Nishit Saran ’98, an award-winning filmmaker, gay rights activist and essayist in his native India, died last Wednesday after a car accident in New Delhi. He was 25.
Riding with Saran were four of his friends, including a popular Indian music TV host, all of whom were killed instantly when a speeding truck plowed into their car before fleeing the scene. The truck’s driver was arrested the following day on charges of homicide.
“If you think of the world between consumers and creators, Nishit was always a creator. He was constantly looking around for things he could do good with,” said Rahul Sagar, a friend of Saran’s and a visiting fellow in the government department. “He was inspiring not just for his individuality and his talents but for his willingness to use them.”

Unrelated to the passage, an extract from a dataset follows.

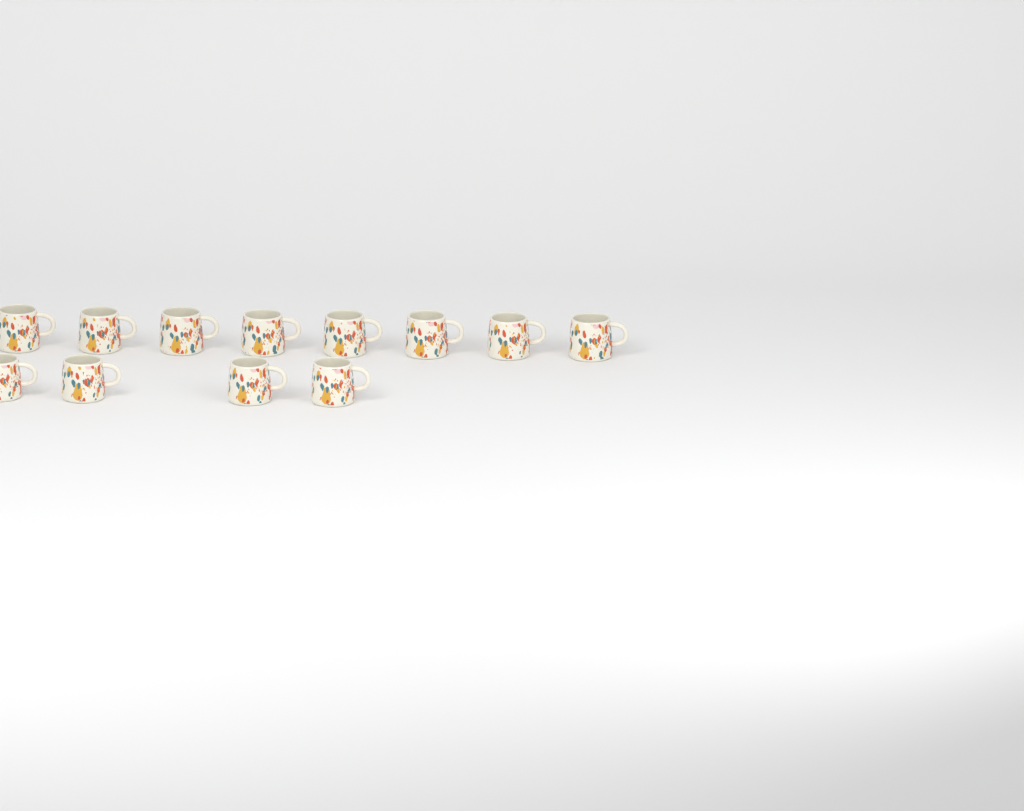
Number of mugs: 12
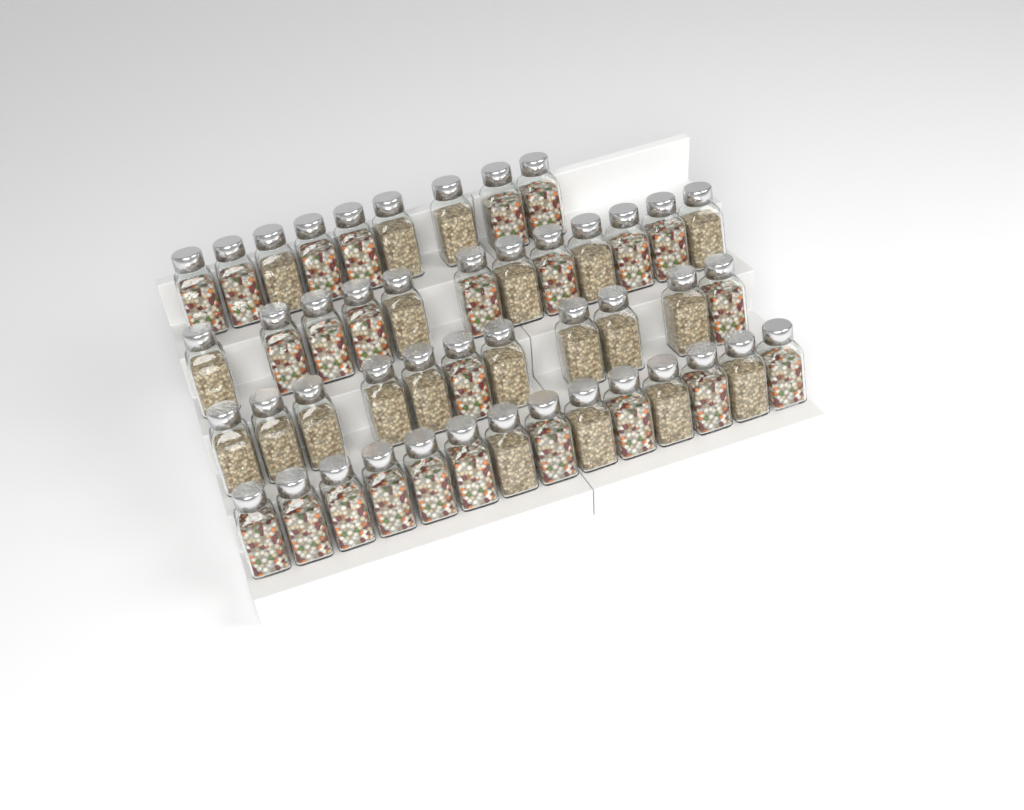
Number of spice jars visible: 46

Saran was best known for his work as a filmmaker, a role he thrived in both at Harvard’s visual and environmental studies (VES) department and at international film festivals. His 1999 personal documentary, Summer in My Veins, won high praise from critics and became an inspiration to gays for its frank portrayal of his own reconcilement between family ties and homosexuality.
“It’s hard to be gay in India, but through his work he gave people the courage to be who they were,” Sagar said. “He’d get letters and phone calls from people who said he changed their life.”
After his success in the United States and abroad, Saran shied away from the allure of Hollywood and Wall Street to return to New Delhi, where he was born, so he could continue making films and raising awareness of homosexuality in India.
“For him film wasn’t just about telling the story. He made you care what he cared about,” said filmmaker Ross McElwee, who was Saran’s mentor and thesis advisor in the VES department. “And what he cared about had tremendous application for issues outside of his own life.”
Saran attended the Army Public School in New Delhi, eventually placing first in the country on the Senior Secondary Examination, the Indian equivalent of the SAT.
After coming to Harvard in 1994, Saran became an active presence in the Harvard’s Bisexual, Gay, Lesbian, Transgender and Supporters’ Alliance and was awarded a Detur Prize in 1996 for general academic distinction. As a senior, Saran was appointed to the Phi Beta Kappa academic honors society.
“He wanted to get the most out of Harvard,” said Leverett House tutor Karthik Muralidharan ’98, an acquaintance of Saran’s. “He loved it here most because the school allowed him to discover parts of himself.”
And that understanding, Muralidharan said, led to “his real passion for the power of film as a form of expression.”
When he came to Hooker Professor of Visual Arts Alfred F. Guzzetti’s introductory filmmaking class as a sophomore, Saran’s eagerness made waves in the VES department.
“He was a true enthusiast,” Guzzetti said, recollecting Saran as a prodigy, and the only VES concentrator who understood psychoanalyst Lacan, a famous name in film studies, “better than any of us.”
“He could be very quiet, but then all of a sudden he’d start talking a mile a minute with great brilliance and sparks flying,” Guzzetti said.
As he finished editing his thesis, a documentary about his mother’s battle with breast cancer, Saran began brainstorming for Summer in My Veins.